▶ What you are asked to do:
Reproduce the text of the listing below exactly as it reads, line for line, and leave out the pictures.
Supplied data section start
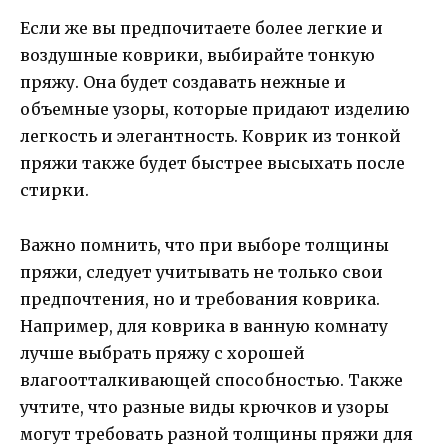
Если же вы предпочитаете более легкие и
воздушные коврики, выбирайте тонкую
пряжу. Она будет создавать нежные и
объемные узоры, которые придают изделию
легкость и элегантность. Коврик из тонкой
пряжи также будет быстрее высыхать после
стирки.
Важно помнить, что при выборе толщины
пряжи, следует учитывать не только свои
предпочтения, но и требования коврика.
Например, для коврика в ванную комнату
лучше выбрать пряжу с хорошей
влагоотталкивающей способностью. Также
учтите, что разные виды крючков и узоры
могут требовать разной толщины пряжи для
Supplied data section end
▶ Answer space:
Если же вы предпочитаете более легкие и
воздушные коврики, выбирайте тонкую
пряжу. Она будет создавать нежные и
объемные узоры, которые придают изделию
легкость и элегантность. Коврик из тонкой
пряжи также будет быстрее высыхать после
стирки.
Важно помнить, что при выборе толщины
пряжи, следует учитывать не только свои
предпочтения, но и требования коврика.
Например, для коврика в ванную комнату
лучше выбрать пряжу с хорошей
влагоотталкивающей способностью. Также
учтите, что разные виды крючков и узоры
могут требовать разной толщины пряжи для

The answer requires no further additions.